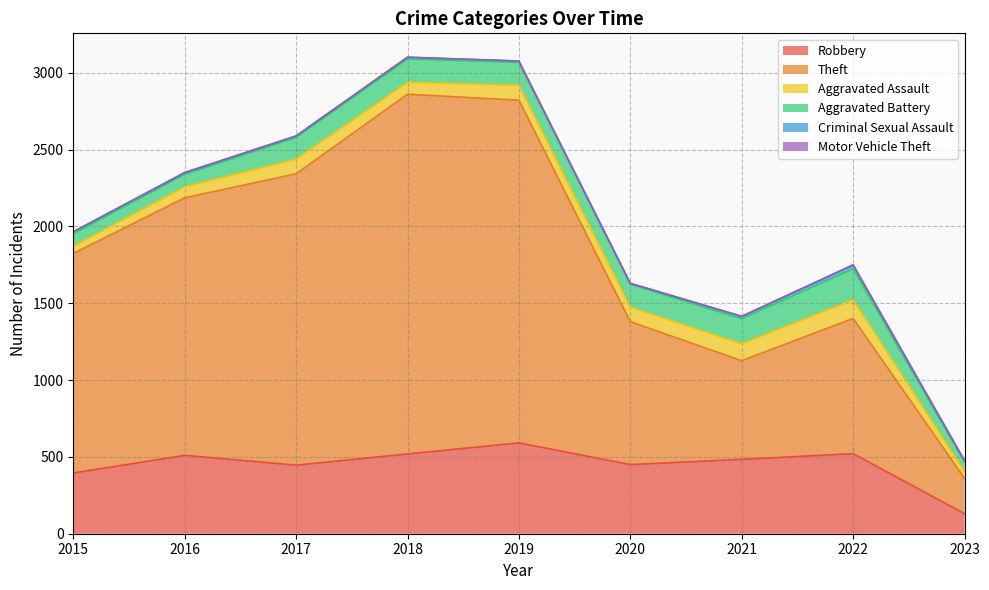

Reading right to left, transcribe all the data shown in this chart.

Robbery: 2023=130	2022=521	2021=484	2020=450	2019=591	2018=519	2017=446	2016=510	2015=395
Theft: 2023=230	2022=880	2021=642	2020=930	2019=2230	2018=2341	2017=1896	2016=1676	2015=1429
Aggravated Assault: 2023=46	2022=121	2021=110	2020=94	2019=98	2018=77	2017=95	2016=71	2015=46
Aggravated Battery: 2023=60	2022=202	2021=163	2020=150	2019=148	2018=152	2017=142	2016=82	2015=82
Criminal Sexual Assault: 2023=7	2022=24	2021=14	2020=3	2019=8	2018=11	2017=8	2016=8	2015=12
Motor Vehicle Theft: 2023=3	2022=2	2021=2	2020=3	2019=1	2018=1	2017=2	2016=4	2015=1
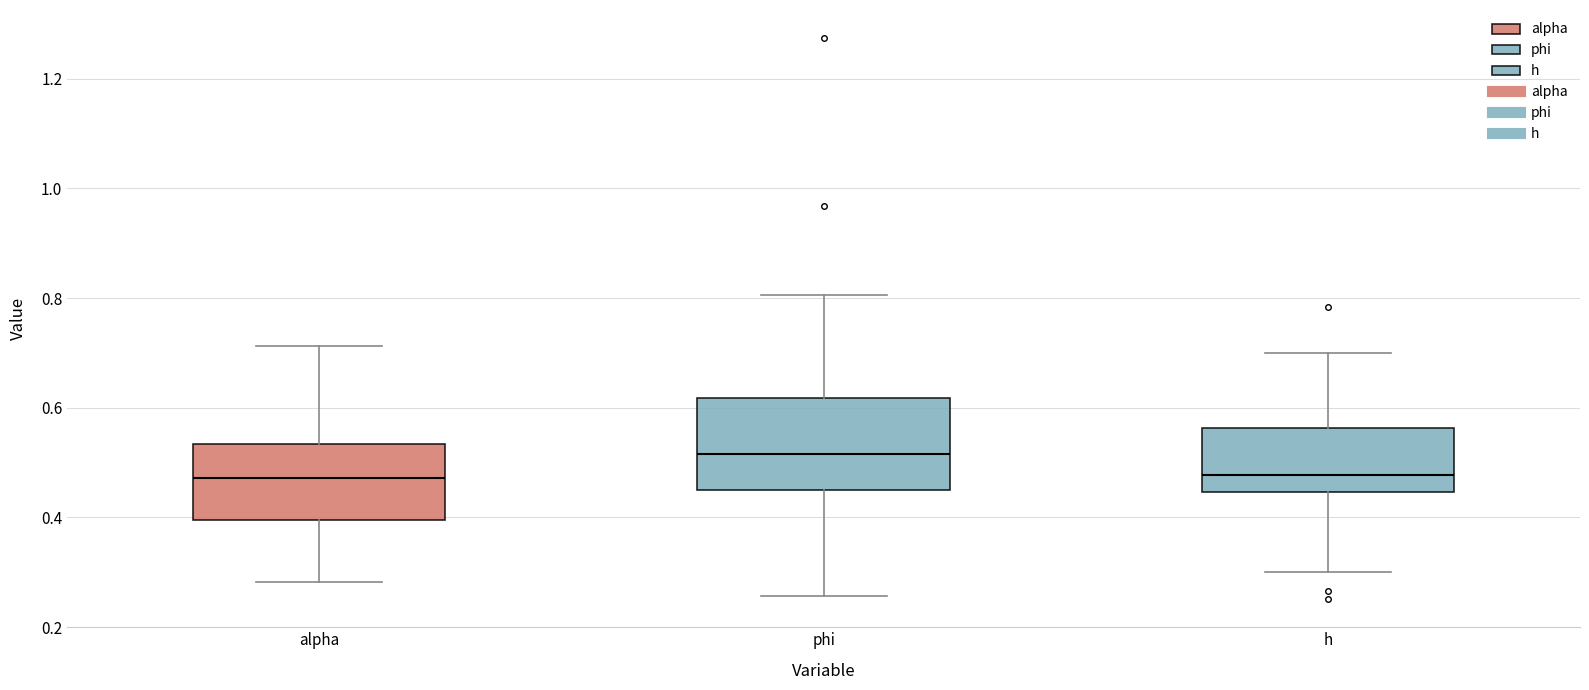

Where is the lower edge of the box for h on the y-axis? The values are not printed on the chart, so give them approximately, as read against the axis.

0.44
━━━━━━━━━━━━━━━━━━━━━━━━━━━━━━
Your instructions:
Could you copy every line of the data above verbatim, omitting the pictures?

Response box:
Reading right to left, transcribe all the data shown in this chart.

Robbery: 2023=130	2022=521	2021=484	2020=450	2019=591	2018=519	2017=446	2016=510	2015=395
Theft: 2023=230	2022=880	2021=642	2020=930	2019=2230	2018=2341	2017=1896	2016=1676	2015=1429
Aggravated Assault: 2023=46	2022=121	2021=110	2020=94	2019=98	2018=77	2017=95	2016=71	2015=46
Aggravated Battery: 2023=60	2022=202	2021=163	2020=150	2019=148	2018=152	2017=142	2016=82	2015=82
Criminal Sexual Assault: 2023=7	2022=24	2021=14	2020=3	2019=8	2018=11	2017=8	2016=8	2015=12
Motor Vehicle Theft: 2023=3	2022=2	2021=2	2020=3	2019=1	2018=1	2017=2	2016=4	2015=1

Where is the lower edge of the box for h on the y-axis? The values are not printed on the chart, so give them approximately, as read against the axis.

0.44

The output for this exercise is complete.